Motorcycle Forum banner

1 - 10 of 10 Posts

·
Registered
Joined
·
5 Posts
Discussion Starter #1
My owners manual says to change the radiator coolant on a regualar basis, but does not give any guidance on how to do this.

Can any Suzuki C-50 Boulevard owner's help walk me through the process. Is regualar automotive antifreeze mixed with distilled water OK?

Thanks for any help.

Galen
 

·
Registered
Joined
·
4,158 Posts
Use a 50/50 mix with distilled water, as to type of coolant, the manual says to use one compatible with aluminum radiators. It should be 3.2 pints total (1500ml), and changed every 2 years.

The manual also only gives instructions how to add coolant, not how to drain it. Without looking at the bike, I would say that there should be a plug at the bottom of the reservoir, but I haven't changed my coolant yet so I cannot confirm that.

Sometime within the next 2 weeks I'll be doing the coolant and oil change, hopefully someone can give a definitive answer by then.
 

·
Registered
Joined
·
13,238 Posts
unless you specify otherwise, all coolants will be aluminum radiator compliant.

This was a bigger deal 25 years ago when aluminum radiators were mainly found in bikes and some cars (but not all cars).
 

·
Registered
Joined
·
5 Posts
Discussion Starter #6
Most excellent. Thanks for the pictures and how to steps on changing my coolant skynyrd fan. I appreciate it.

Now, about that 1st step of removing the fuel tank. Do you have similar instructions for that?

One more thing. I am willing to buy a service manual for my C50. Do you have a recommendation?

Thanks again for your help.
 

·
Registered
Joined
·
208 Posts
I believe if you look into your owners manual under spark plug removal, youll find instructions on removing the tank. If not, first, you remove the seats back one first. Then the screws that hold the instrument panel, then unhook the electrical connection from it.
There is one bolt in the back of the tank to remove, then carefully pull the tank back and up very carefully. I blocked mine up a couple inches with a block of wood. If you had a helper to hold it up it would be better. You dont have to drain the tank, but I did mine mad it lighter to get off and put back when done.Underneath there is an electrical connection that has to come off, seems like you have to pinch it, I cant remember for sure. Then the fuel line which Im pretty sure had a couple tabs you had to push in and then remove. You should only lose a couple drops of gas when you pull the hose off. Be carefull of the little rubber grommets on the front sides they like to come off. Have a blanket or something clean/soft to lay the tank on when you have it off. I had a bit of a time removing the fuel line, had to wiggle it around while pulling it off was afraid Id break it but it went ok. Good luck
 

·
Registered
Joined
·
5 Posts
Discussion Starter #9
Thank you again for the information on tank removal.. sounds a little hard, but I think I can handle it.

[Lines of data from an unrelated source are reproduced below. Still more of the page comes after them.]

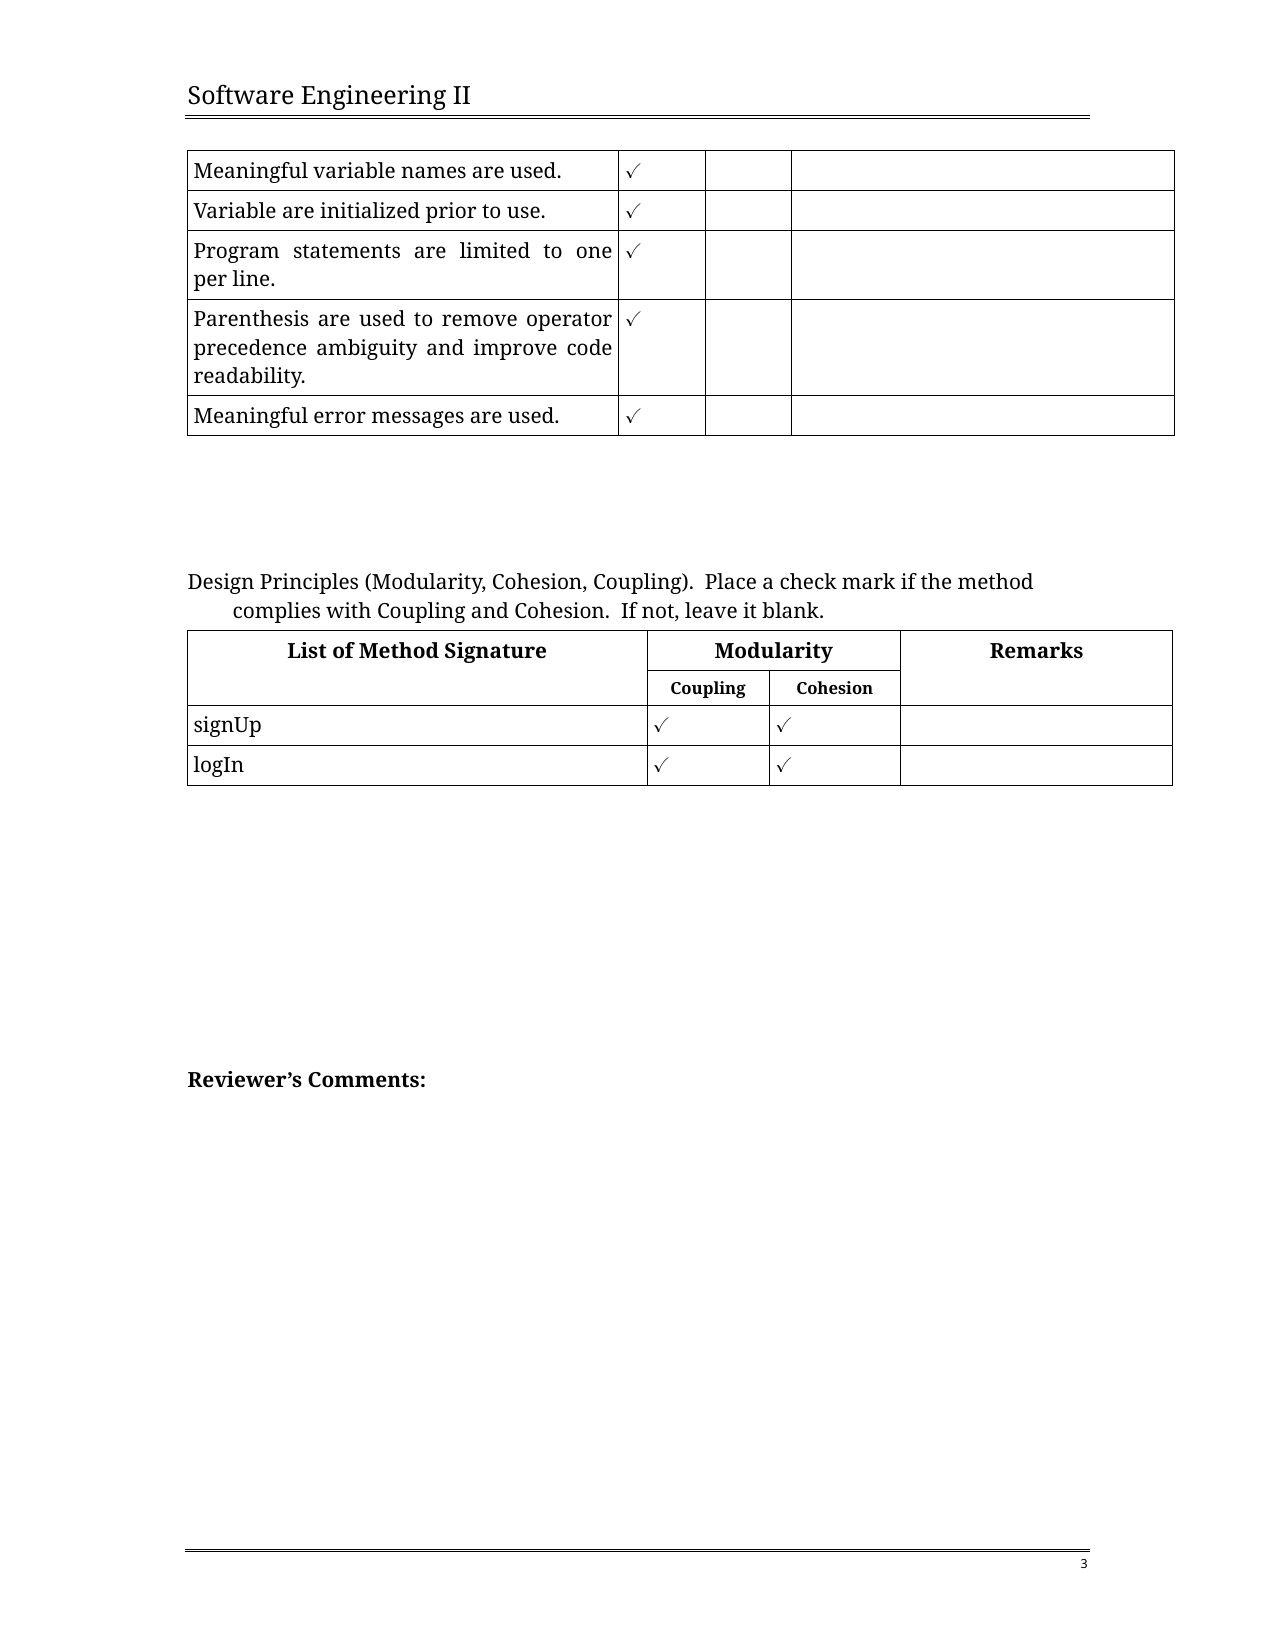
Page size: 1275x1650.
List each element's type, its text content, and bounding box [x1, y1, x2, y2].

table_cell ✓ [770, 746, 900, 785]
table_cell [792, 151, 1174, 190]
table_cell Coupling [648, 671, 769, 705]
table_header Modularity [648, 631, 900, 670]
table_cell [706, 300, 791, 395]
table_cell Meaningful error messages are used. [188, 396, 618, 435]
table_cell [706, 191, 791, 230]
table_cell ✓ [619, 191, 705, 230]
table_cell ✓ [648, 706, 769, 745]
table_cell Program statements are limited to one per line. [188, 231, 618, 298]
table_cell Cohesion [770, 671, 900, 705]
table_header Remarks [901, 631, 1172, 705]
table_cell ✓ [619, 300, 705, 395]
table_cell [901, 746, 1172, 785]
table_header List of Method Signature [188, 631, 647, 705]
table_cell signUp [188, 706, 647, 745]
table_cell [792, 300, 1174, 395]
table_cell [706, 151, 791, 190]
table_cell ✓ [648, 746, 769, 785]
table_cell [706, 396, 791, 435]
table_cell Parenthesis are used to remove operator precedence ambiguity and improve code readability. [188, 300, 618, 395]
table_cell ✓ [619, 151, 705, 190]
table_cell ✓ [619, 396, 705, 435]
table_cell [706, 231, 791, 298]
table_cell ✓ [770, 706, 900, 745]
table_cell [901, 706, 1172, 745]
table_cell Meaningful variable names are used. [188, 151, 618, 190]
table_cell logIn [188, 746, 647, 785]
table_cell Variable are initialized prior to use. [188, 191, 618, 230]
subtitle Reviewer’s Comments: [187, 1065, 1087, 1122]
subtitle Design Principles (Modularity, Cohesion, Coupling). Place a check mark if the method complies with Coupling and Cohesion. If not, leave it blank. [187, 567, 1087, 624]
table_cell [792, 191, 1174, 230]
table_cell [792, 231, 1174, 298]
table_cell ✓ [619, 231, 705, 298]
table_cell [792, 396, 1174, 435]
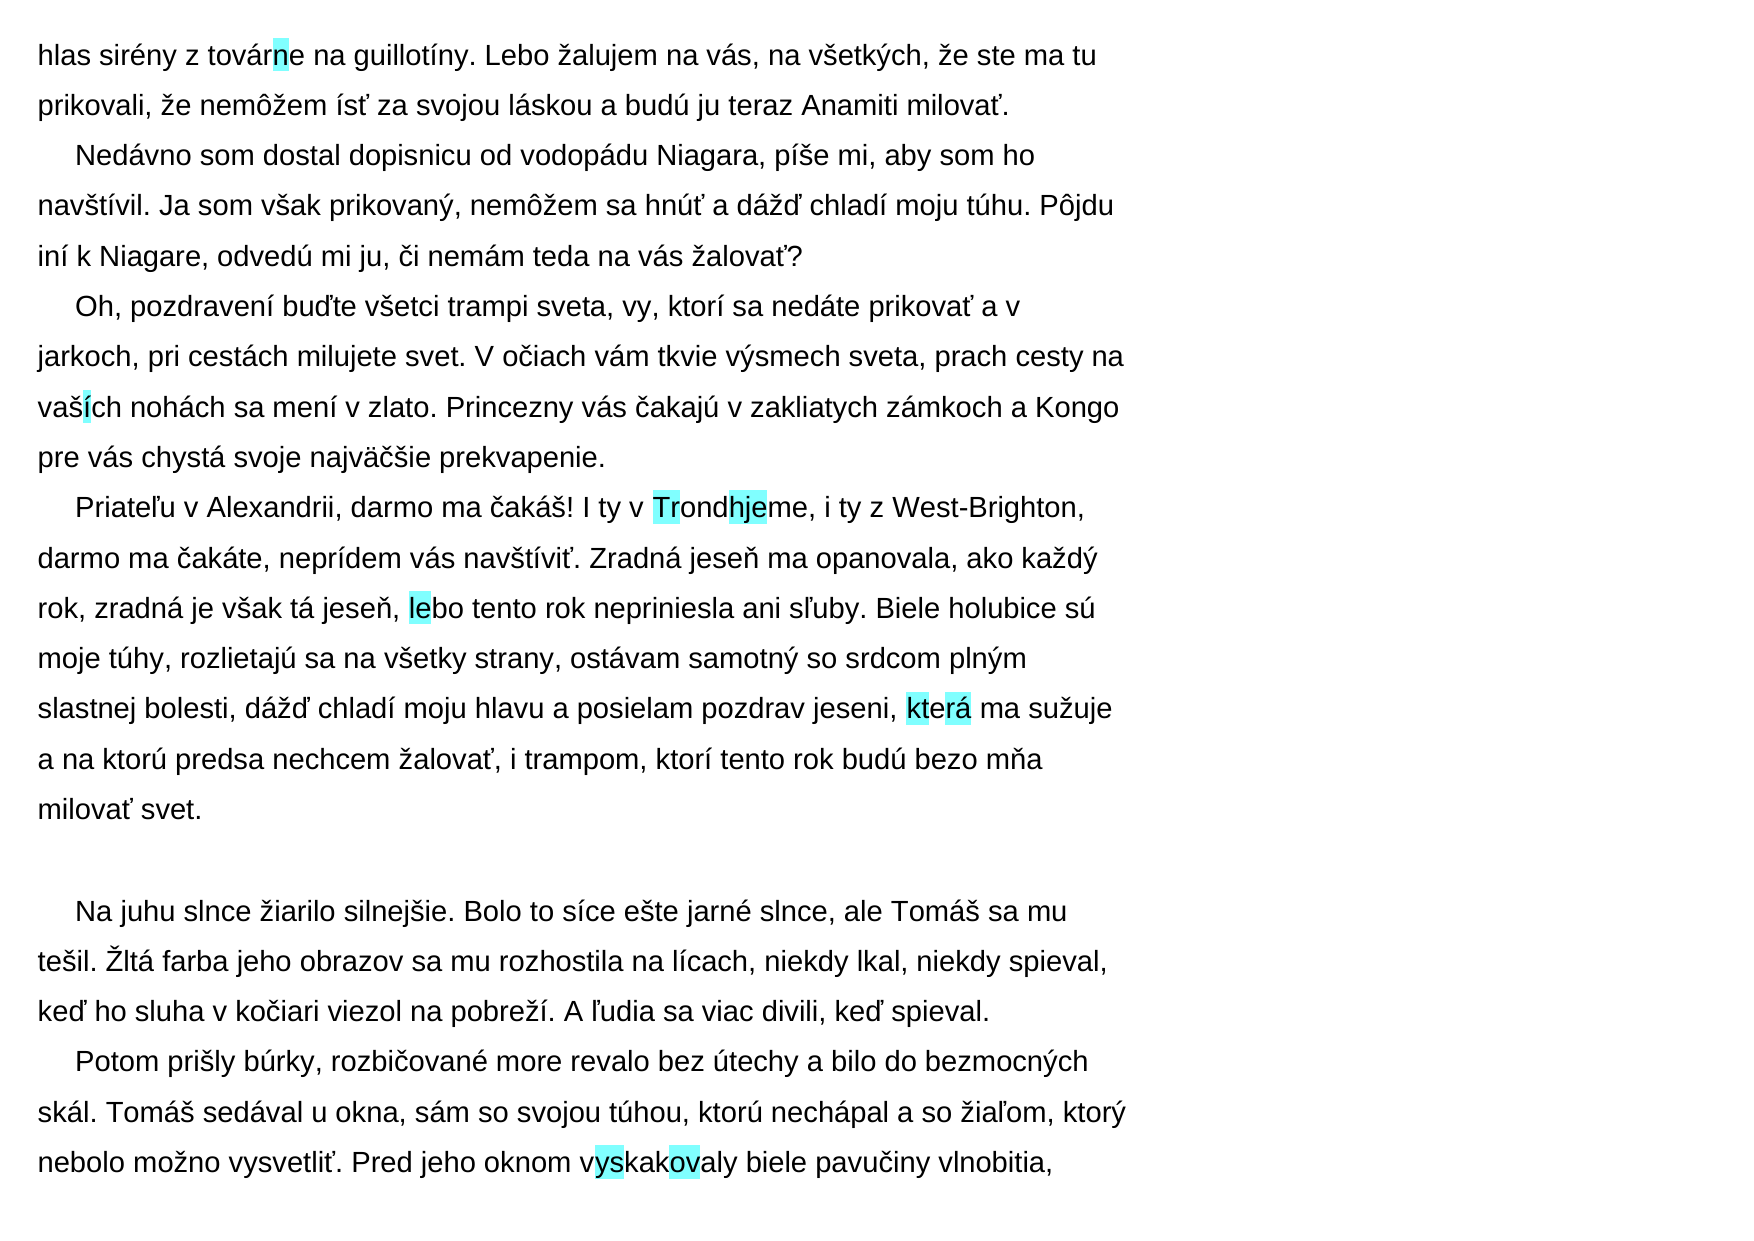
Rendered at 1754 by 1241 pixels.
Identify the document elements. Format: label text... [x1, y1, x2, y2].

text Potom prišly búrky, rozbičované more revalo bez útechy a bilo do bezmocných skál. Tomáš sedával u okna, sám so svojou túhou, ktorú nechápal a so žiaľom, ktorý nebolo možno vysvetliť. Pred jeho oknom vyskakovaly biele pavučiny vlnobitia, [37, 1044, 1130, 1179]
text hlas sirény z továrne na guillotíny. Lebo žalujem na vás, na všetkých, že ste ma tu prikovali, že nemôžem ísť za svojou láskou a budú ju teraz Anamiti milovať. [37, 37, 1130, 121]
text Na juhu slnce žiarilo silnejšie. Bolo to síce ešte jarné slnce, ale Tomáš sa mu tešil. Žltá farba jeho obrazov sa mu rozhostila na lícach, niekdy lkal, niekdy spieval, keď ho sluha v kočiari viezol na pobreží. A ľudia sa viac divili, keď spieval. [37, 893, 1130, 1028]
text Priateľu v Alexandrii, darmo ma čakáš! I ty v Trondhjeme, i ty z West-Brighton, darmo ma čakáte, neprídem vás navštíviť. Zradná jeseň ma opanovala, ako každý rok, zradná je však tá jeseň, lebo tento rok nepriniesla ani sľuby. Biele holubice sú moje túhy, rozlietajú sa na všetky strany, ostávam samotný so srdcom plným slastnej bolesti, dážď chladí moju hlavu a posielam pozdrav jeseni, která ma sužuje a na ktorú predsa nechcem žalovať, i trampom, ktorí tento rok budú bezo mňa milovať svet. [37, 490, 1130, 826]
text Oh, pozdravení buďte všetci trampi sveta, vy, ktorí sa nedáte prikovať a v jarkoch, pri cestách milujete svet. V očiach vám tkvie výsmech sveta, prach cesty na vaších nohách sa mení v zlato. Princezny vás čakajú v zakliatych zámkoch a Kongo pre vás chystá svoje najväčšie prekvapenie. [37, 289, 1130, 473]
text Nedávno som dostal dopisnicu od vodopádu Niagara, píše mi, aby som ho navštívil. Ja som však prikovaný, nemôžem sa hnúť a dážď chladí moju túhu. Pôjdu iní k Niagare, odvedú mi ju, či nemám teda na vás žalovať? [37, 138, 1130, 272]
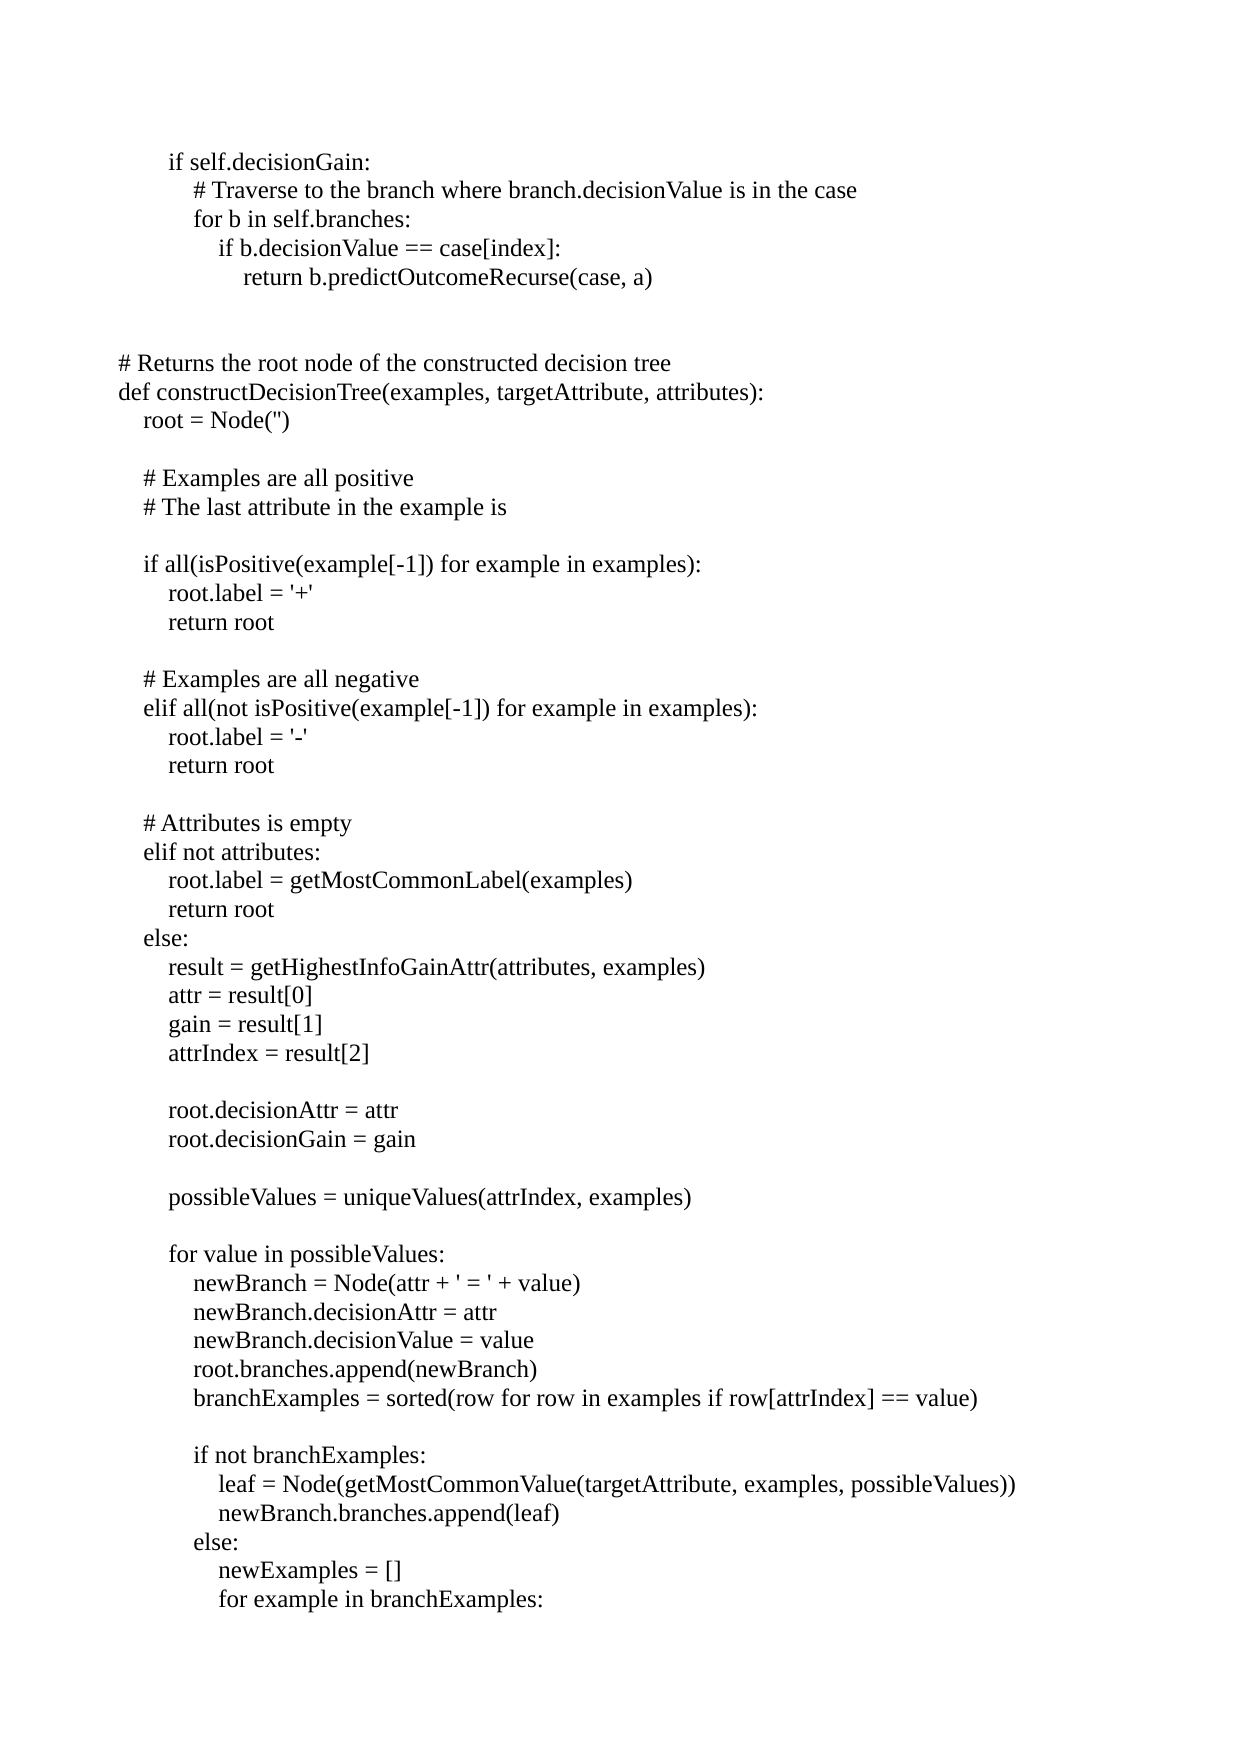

Also, thanks for the link to the repair manual. Am also going to order one.

I'll let you know if I am ever sucessful in changing my engine coolant.
 

·
Registered
Joined
·
5 Posts
Discussion Starter #10
Job completed

Thanks to skynard fan and the Haynes Repair Manual I bought, the job was completed with not too much difficultly.

I could not disconnect the fuel line at the bottom of the tank, so I gave up and just moved the tank out of the way so I could get to the radiator cap.

It worked, and also made it much easier to start the bike and bring to temp with the radiator flush I used.

Now I have to do new front brakes and new brake line........back to the repair manual.